Changes to both the commercial and LDA exemptions would likely face significant pushback from the business community.
Belinski said she thought getting rid of the LDA exemption was “crazy.”
“Yeah, it would increase the number of people who registered under FARA, but to what end? And then to a detrimental effects to investment and business climate in the U.S.,” Belinski said.
“Getting rid of the LD exemption is not going to do anything to expose like Russian interference in our elections,” she added.

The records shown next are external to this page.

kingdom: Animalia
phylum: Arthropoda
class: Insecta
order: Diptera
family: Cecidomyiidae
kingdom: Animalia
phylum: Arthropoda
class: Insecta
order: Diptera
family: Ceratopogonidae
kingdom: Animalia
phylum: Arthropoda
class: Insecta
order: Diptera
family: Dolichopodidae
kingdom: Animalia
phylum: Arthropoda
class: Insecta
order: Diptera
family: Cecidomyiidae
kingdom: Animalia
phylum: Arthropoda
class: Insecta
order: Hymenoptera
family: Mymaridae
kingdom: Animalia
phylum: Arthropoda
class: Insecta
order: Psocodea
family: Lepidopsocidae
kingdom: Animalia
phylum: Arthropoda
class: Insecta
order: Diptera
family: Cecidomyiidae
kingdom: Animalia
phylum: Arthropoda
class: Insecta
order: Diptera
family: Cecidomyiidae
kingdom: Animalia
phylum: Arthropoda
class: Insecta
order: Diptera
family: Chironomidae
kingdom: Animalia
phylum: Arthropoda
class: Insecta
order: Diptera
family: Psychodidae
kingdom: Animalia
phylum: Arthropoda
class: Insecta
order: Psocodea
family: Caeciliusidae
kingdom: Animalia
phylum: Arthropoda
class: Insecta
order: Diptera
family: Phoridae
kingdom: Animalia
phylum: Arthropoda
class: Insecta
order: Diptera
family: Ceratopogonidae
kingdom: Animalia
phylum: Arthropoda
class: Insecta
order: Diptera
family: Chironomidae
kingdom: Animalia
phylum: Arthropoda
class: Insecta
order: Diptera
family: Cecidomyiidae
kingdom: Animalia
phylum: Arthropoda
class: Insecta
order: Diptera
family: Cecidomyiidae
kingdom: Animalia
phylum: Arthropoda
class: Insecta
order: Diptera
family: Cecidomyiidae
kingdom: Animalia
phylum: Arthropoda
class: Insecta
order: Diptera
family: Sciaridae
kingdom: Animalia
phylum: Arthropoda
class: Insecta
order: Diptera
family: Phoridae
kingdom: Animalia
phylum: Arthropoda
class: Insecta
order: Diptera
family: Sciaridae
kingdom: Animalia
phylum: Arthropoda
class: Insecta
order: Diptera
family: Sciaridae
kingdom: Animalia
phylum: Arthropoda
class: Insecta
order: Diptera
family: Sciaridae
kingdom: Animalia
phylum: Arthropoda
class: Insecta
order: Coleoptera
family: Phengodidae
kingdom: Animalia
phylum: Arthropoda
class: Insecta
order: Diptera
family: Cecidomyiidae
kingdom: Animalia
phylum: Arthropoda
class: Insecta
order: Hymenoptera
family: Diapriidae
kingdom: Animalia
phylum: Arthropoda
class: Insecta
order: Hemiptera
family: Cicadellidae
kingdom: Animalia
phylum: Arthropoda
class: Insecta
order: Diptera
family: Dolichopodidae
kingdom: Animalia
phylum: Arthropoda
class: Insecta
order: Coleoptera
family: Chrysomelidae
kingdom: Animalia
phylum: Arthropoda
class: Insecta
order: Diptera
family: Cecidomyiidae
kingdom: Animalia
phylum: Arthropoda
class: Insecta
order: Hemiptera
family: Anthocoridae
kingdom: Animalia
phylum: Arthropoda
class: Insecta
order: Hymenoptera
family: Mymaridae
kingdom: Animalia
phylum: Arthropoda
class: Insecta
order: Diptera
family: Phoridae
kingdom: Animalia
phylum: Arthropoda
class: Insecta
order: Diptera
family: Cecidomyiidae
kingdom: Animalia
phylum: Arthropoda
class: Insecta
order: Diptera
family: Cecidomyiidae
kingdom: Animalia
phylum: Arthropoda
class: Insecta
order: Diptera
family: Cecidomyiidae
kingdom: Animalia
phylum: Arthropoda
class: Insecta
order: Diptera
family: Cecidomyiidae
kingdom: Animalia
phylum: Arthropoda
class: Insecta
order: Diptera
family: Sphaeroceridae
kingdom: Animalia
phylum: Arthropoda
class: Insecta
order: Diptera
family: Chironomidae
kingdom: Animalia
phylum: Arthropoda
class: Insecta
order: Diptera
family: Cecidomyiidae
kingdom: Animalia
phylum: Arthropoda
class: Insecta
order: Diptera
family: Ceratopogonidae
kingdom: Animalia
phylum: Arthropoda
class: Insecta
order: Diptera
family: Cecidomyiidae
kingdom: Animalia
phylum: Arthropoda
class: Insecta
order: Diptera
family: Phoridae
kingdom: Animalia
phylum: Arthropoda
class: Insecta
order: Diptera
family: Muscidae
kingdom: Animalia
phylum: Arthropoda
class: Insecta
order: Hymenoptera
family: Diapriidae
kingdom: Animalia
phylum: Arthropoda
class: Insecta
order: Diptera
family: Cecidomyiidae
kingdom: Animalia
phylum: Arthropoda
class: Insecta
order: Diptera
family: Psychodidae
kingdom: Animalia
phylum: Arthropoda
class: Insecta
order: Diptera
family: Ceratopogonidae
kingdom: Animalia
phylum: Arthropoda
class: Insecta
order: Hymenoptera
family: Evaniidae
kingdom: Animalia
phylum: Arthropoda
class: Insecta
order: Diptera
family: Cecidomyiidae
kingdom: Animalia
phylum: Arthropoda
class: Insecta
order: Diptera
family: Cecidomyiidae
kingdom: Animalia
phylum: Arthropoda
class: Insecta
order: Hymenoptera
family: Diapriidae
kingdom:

Conference attendees also said DOJ officials signaled new guidance for labeling online “informational materials,” which refers to letters, emails, advertisements and other communications an agent disseminates to two or more people on behalf of their foreign client.
These materials must include a prominent, lengthy statement disclaimer that they are coming from an agent of a foreign government. That’s challenging when the disclosure is about as long as the original 140-character limit of a tweet, Rosenstein remarked.
“Public affairs and communications and lobbying have really adopted the use of modern technology really quickly,” Rosenstein said. “One of the main areas that the law has really failed to keep up is on very simple requirements, like the labeling and filing obligations with regard to what the law used to call propaganda and now calls informational materials.”
Again, Belinski questioned how effective such guidance would be.
“I think it’s great that they’re looking to modernize that but again, that’s assuming that you’re already capturing and the people that are disseminating this information are appropriately registered, which is just not the case,” she said.